Segment Start: Task inputs
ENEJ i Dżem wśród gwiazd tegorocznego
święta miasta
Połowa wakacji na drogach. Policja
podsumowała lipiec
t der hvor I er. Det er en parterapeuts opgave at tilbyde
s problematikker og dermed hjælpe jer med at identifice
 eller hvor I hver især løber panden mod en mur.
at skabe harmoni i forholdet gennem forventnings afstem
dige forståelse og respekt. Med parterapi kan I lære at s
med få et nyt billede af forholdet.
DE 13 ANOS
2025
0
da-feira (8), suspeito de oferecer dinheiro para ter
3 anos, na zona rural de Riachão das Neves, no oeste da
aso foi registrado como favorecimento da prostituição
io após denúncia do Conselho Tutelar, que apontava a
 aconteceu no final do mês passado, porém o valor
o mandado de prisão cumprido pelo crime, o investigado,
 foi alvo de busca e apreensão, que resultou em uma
Segment End: Task inputs
Segment Start: Task inputs
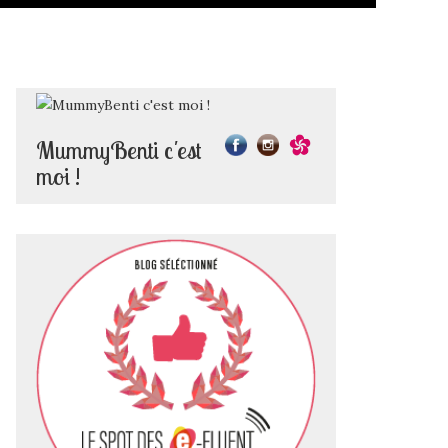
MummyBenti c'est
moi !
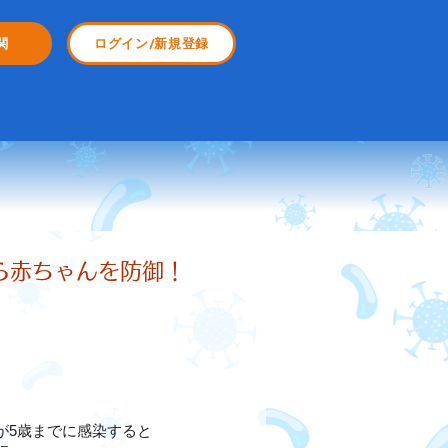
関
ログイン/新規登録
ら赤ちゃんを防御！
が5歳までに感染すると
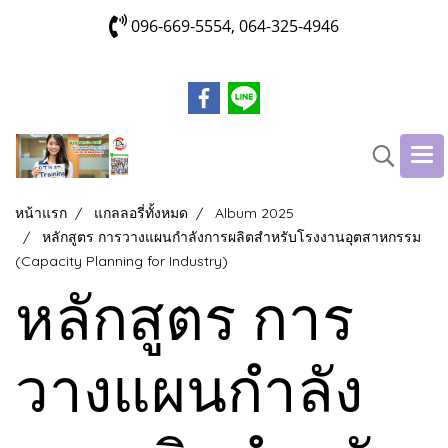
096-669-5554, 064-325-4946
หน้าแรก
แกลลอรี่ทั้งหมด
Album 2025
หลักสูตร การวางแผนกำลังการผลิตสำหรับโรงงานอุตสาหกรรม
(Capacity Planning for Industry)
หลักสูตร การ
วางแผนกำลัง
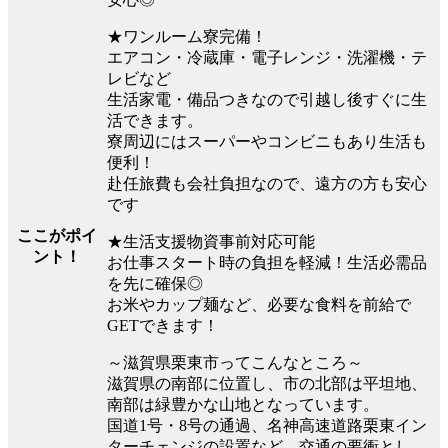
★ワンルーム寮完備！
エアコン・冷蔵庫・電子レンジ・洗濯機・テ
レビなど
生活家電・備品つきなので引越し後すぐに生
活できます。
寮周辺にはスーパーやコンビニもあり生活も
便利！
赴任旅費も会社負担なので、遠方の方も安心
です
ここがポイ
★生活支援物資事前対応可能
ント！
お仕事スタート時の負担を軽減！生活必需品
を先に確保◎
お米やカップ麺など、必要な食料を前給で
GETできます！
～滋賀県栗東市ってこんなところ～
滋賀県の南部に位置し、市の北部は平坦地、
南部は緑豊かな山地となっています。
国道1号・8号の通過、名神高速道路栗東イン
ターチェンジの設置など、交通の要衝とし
Segment End: Task inputs
**Work order**
Where a line above holds the word "hvor", copy it.

**Response area**
t der hvor I er. Det er en parterapeuts opgave at tilbyde
 eller hvor I hver især løber panden mod en mur.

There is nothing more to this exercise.